The placeless man, especially if he had some skill or education, would make for London. There, in the huts, hovels and brothels of the liberties on the edge of the city, he could escape detection, avoiding the expulsion, branding or execution that Tudor justice had in store for him. In London he found a flourishing underworld, the despair of the city fathers, which derided the good order beloved of the Tudor governments. The cheat found his mark, the libertine his women, the gambler his dice, the drunkard his taverns, the idler his scraps of charity; all who wished to pit their wits against fortune found a great public to be gulled. A young man such as Greene, by turns angry, discontented, proud and ashamed, was inevitably drawn to the capital city. He returned from Italy and completed his studies for the M.A. degree at Clare Hall. But academic life was not for one who had tasted sweeter joys; ‘being new come from Italy (where I learned all the villanies under the heavens) I was drowned in pride, whoredom was my daily exercise, and gluttony with drunkenness was my only delight’. He was also a budding author, his romance
Mamillia
having been written in 1580. He wandered like a distracted dog between Cambridge, London and Norwich. He married a gentleman’s daughter, had a child by her, and left her. That event seemed to have decided him; his wife left for Lincolnshire and he for London, there to win his bread as a hack author.

In London, Greene became ‘a penner of Love Pamphlets, so that I soon grew famous in that quality’. When he began to write fiction, the art was under the influence of Lyly’s
Euphues
(1578).

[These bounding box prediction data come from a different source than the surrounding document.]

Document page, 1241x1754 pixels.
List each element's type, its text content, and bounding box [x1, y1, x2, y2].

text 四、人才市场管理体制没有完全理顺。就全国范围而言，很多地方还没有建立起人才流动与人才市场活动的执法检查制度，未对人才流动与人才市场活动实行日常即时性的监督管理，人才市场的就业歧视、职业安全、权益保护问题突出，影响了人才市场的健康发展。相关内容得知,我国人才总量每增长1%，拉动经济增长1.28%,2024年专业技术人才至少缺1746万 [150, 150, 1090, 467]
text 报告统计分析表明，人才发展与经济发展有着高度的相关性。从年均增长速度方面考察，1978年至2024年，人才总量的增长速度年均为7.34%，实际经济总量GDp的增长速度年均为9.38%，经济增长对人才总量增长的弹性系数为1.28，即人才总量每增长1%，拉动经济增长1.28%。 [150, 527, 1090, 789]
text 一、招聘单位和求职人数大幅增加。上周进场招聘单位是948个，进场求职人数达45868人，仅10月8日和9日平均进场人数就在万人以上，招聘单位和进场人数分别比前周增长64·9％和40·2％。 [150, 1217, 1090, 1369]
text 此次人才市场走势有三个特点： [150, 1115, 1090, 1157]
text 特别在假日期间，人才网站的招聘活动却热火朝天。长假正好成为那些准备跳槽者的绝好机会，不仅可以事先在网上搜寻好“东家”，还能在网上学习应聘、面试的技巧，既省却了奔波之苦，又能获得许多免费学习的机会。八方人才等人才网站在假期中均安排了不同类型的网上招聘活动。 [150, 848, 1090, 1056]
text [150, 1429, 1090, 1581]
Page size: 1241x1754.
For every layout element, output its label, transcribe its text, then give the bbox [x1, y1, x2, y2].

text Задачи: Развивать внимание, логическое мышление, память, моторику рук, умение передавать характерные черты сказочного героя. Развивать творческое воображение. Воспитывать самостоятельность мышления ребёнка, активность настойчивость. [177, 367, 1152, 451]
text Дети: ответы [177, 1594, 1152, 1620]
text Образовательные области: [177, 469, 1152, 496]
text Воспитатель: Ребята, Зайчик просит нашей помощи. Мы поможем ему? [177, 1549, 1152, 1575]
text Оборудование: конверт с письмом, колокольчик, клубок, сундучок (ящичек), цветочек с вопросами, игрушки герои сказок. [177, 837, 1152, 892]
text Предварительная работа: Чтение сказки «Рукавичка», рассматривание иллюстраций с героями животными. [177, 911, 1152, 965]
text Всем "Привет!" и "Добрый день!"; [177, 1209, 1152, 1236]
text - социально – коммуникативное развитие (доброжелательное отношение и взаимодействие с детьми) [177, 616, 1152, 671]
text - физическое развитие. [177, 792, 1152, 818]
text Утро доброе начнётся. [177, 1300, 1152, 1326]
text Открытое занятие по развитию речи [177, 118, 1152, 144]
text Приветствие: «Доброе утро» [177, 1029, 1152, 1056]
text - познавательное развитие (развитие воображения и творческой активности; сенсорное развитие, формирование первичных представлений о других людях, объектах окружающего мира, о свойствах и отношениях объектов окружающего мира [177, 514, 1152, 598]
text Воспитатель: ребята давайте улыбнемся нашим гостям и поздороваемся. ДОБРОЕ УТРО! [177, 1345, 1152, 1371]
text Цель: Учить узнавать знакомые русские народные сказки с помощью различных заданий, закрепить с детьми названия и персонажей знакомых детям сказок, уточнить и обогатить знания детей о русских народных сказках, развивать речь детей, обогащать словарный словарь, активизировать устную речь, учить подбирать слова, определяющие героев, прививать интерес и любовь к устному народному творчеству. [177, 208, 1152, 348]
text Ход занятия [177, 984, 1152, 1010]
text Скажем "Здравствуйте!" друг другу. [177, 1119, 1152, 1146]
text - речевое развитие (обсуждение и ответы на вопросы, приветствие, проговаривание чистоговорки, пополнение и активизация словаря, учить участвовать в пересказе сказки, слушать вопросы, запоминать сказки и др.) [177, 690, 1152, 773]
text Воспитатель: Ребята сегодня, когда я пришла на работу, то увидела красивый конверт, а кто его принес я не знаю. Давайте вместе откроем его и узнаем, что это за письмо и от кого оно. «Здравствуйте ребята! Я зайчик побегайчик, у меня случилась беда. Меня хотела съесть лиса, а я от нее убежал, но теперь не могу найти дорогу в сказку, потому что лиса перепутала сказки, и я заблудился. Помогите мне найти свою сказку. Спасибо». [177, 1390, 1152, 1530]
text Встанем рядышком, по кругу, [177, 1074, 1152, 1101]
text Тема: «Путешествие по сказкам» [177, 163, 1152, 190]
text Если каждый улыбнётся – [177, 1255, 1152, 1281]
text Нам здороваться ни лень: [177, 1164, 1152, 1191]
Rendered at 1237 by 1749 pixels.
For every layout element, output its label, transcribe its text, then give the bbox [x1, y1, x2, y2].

That famous work was ornate, rhetorical, didactic, and Greene deliberately incorporated these qualities into his own work. The rambling, digressive, unlikely stories he told were tales of the European romances set in Italy, Spain, Arcadia—anywhere but England. And to these accounts of broken hearts, true love, lovers’ sacrifice, lust, fortitude, he added the little moral lesson. He would speak of wifely obedience, he wrote in
Penelopes Web
, ‘that both we may beguile the night with prattle, and profit our minds with some good and virtuous precepts’. He had stories to illustrate chastity, to show the evil influence of love, to praise silence in women, to condemn adultery, to glorify country life, and many others of a similar kind. His high-flown prattle and his virtuous sentiments
pleased the ladies; his friend Thomas Nashe called him ‘the Homer of women’.